Farragut was wise enough to know that Hartford and Albatross were lucky. The Confederates had not depressed their guns low enough to do damage to the Union ships, but they were not about to make the same mistake as the next ships in line came within range.

“I’m afraid the rest of the fleet is in for the worst of it,” he said apprehensively, as he saw a fire erupt from an old house on the west bank. The Confederates had obviously ignited it to light up the river and reveal the Union fleet.

Farragut was especially concerned about the last ship in line. Mississippi was the oldest steamer in naval service. A hardened battle veteran, she had proved her worth in the run past the forts below New Orleans. By the time it was her turn to run the gauntlet, the Confederate gunners would have had time to zero in on her with deadly accuracy. She was about to find herself in the most exposed position of the entire fleet.

* * *

Throughout the nearly 250 years of its existence, the U.S. Navy has been blessed with any number of ships that contributed proud and illustrious service. Some benefit from household names like Bonhomme Richard, Monitor, Arizona, and Enterprise. But many others, with careers no less distinguished, are neglected and forgotten by all but a few naval historians. One such ship was the U.S.S. Mississippi.

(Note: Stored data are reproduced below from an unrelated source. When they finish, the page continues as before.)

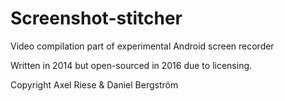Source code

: # Screenshot-stitcher
Video compilation part of experimental Android screen recorder

Written in 2014 but open-sourced in 2016 due to licensing.

Copyright Axel Riese & Daniel Bergström
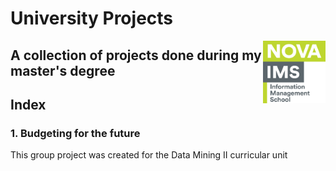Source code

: # University Projects  
<img align="right" src="https://github.com/ruben-machado/University-Projects/blob/9b8ade999e3a5061a855d847813c9240332cac77/Nova%20IMS%20logo" alt="image alt" width="100" height= "100" />



## A collection of projects done during my master's degree

## Index

### 1. Budgeting for the future

This group project was created for the Data Mining II curricular unit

The second to be built of the Navy’s oceangoing armed steamships, Mississippi was commissioned on December 22, 1841, shortly before her sister ship, Missouri. Commodore Matthew C. Perry personally supervised her construction, and she was named after the mighty river that flowed through the heart of the country.

Mississippi was a side-wheel steamer 229 feet in length with a beam of 40 feet and a depth of 19 feet. Her original gun battery consisted of two 10-inch and eight 8-inch guns. She had a respectable top speed of 8 knots, and she carried a crew of 280.